--- Supplied records ---
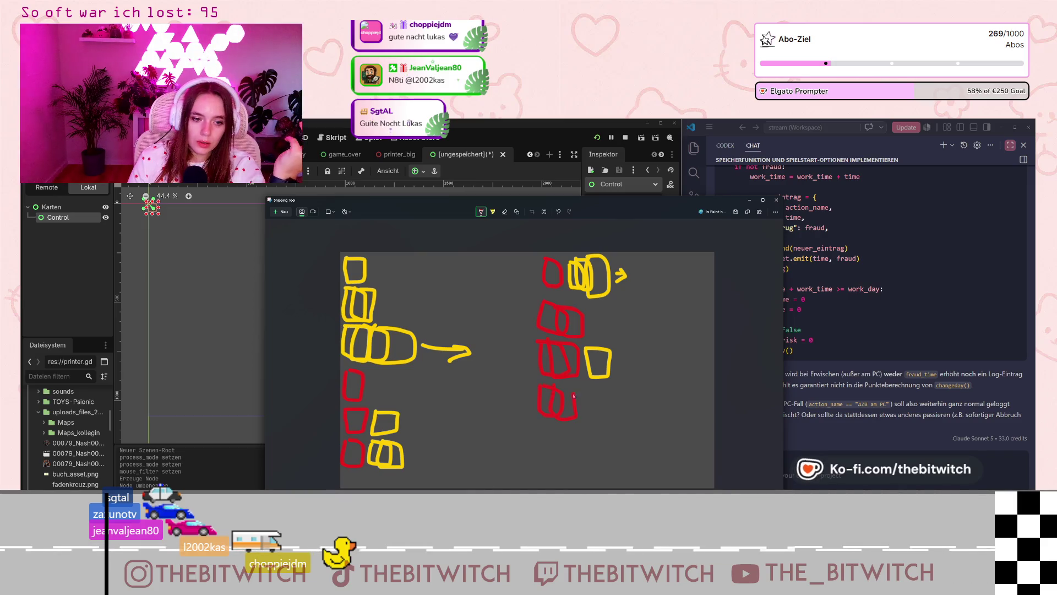
Step: Add a yellow box and a red box at the bottom of the right column
{"action": "left_click", "coordinate": [482, 213]}
{"action": "mouse_move", "coordinate": [584, 390]}
{"action": "left_mouse_down"}
{"action": "mouse_move", "coordinate": [606, 426]}
{"action": "mouse_move", "coordinate": [603, 390]}
{"action": "mouse_move", "coordinate": [619, 435]}
{"action": "mouse_move", "coordinate": [611, 389]}
{"action": "left_mouse_up"}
---
## Exercise directions
From start to finish, output the listing exactly, but omit its pictures.

## Exercise response
Step: Add a yellow box and a red box at the bottom of the right column
{"action": "left_click", "coordinate": [482, 213]}
{"action": "mouse_move", "coordinate": [584, 390]}
{"action": "left_mouse_down"}
{"action": "mouse_move", "coordinate": [606, 426]}
{"action": "mouse_move", "coordinate": [603, 390]}
{"action": "mouse_move", "coordinate": [619, 435]}
{"action": "mouse_move", "coordinate": [611, 389]}
{"action": "left_mouse_up"}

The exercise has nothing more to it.